I know I said I don't watch "Torchwood," but I've sat through several TCA sessions for it, so I know that Captain Jack is the hero and I know that Captain Jack is sort of a roguish, wisecracking adventurer, a little James T. Kirk and a little Indian Jones. I wouldn't know this from "Children of Earth," in which Captain Jack is a secondary character for the first three hours and is far from dynamic in the last two. Barrowman has good scenes with David-Lloyd, but any real chemistry between the two must have preceded this miniseries, making Barrowman's blandness a bit of a problem up until the final episode.

If I didn't know better, I'd think that Myles was the star of "Torchwood." She's passionate and humorous and, thanks to her character's relationship with husband Rhys (Kai Owen), she has more at stake than any of the other characters. She certainly goes under the heading of "Actresses who wouldn't get leads on American shows," which is much more a critique of American casting directors, who seem to be attempting to mine the United Kingdom for a pretty crop of stars, not necessarily actresses of substance. 

As the U.K. is ever a breeding ground for stellar middle-aged character actors, one must salute the performances by Peter Capaldi (about to get a burst of exposure in "In the Loop"), Paul Copley and Nicholas Farell, among others. With the Torchwood team on the run for much of the miniseries, there's ample time for fleshing out supporting characters, including the British bureaucrats and the family members of the Torchwood team.
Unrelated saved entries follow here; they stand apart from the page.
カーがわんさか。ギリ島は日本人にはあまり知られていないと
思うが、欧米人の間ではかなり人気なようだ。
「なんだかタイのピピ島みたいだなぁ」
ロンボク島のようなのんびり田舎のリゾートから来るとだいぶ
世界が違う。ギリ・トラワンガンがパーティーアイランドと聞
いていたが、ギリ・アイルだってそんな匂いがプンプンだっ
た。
Those secondary characterizations are often more convincing than the moments between our supposed stars.

Under normal circumstances, when I enjoy something as much as I enjoyed "Torchwood: Children of Earth," my inclination is to rush out and fill in those gaps in my knowledge. But even after rushing through all five hours, I was left without any desire to go back and start "Torchwood" from scratch, or even to watch any future "Torchwood" projects, at least not without the same general acclaim that proceeded this viewing.

In the end, I was struck by "Torchwood: Children of Earth" as an interesting story, well-told by Davies. But my appreciation tended toward the "Children of Earth" side of things and not the "Torchwood" side. The characters on all sides could, in theory, have been anybody for all I knew about them before and for all that I care to find out about them now. 
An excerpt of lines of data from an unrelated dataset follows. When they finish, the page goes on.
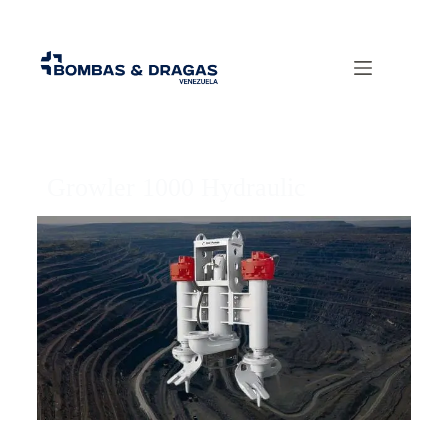
Growler 1000 Hydraulic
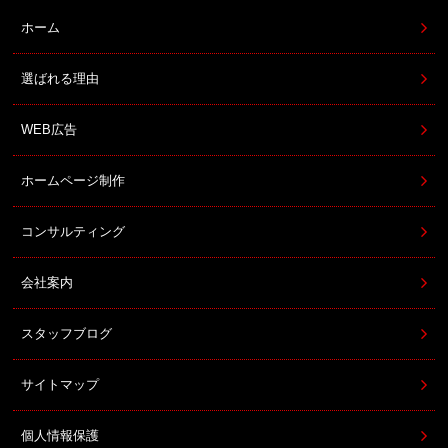
ホーム
選ばれる理由
WEB広告
ホームページ制作
コンサルティング
会社案内
スタッフブログ
サイトマップ
個人情報保護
That's probably a positive development. The last thing I need is to get a retroactive "Torchwood" obsession, going back through two seasons and then through all available episodes of "Doctor Who." Viewers can be satisfied that "Children of Earth" will satisfactorily occupy five hours of midsummer programming, with out commitment for anything more.

 

 

"Torchwood: Children of Earth" premieres on BBC America on Monday, July 20 at 9 p.m. ET.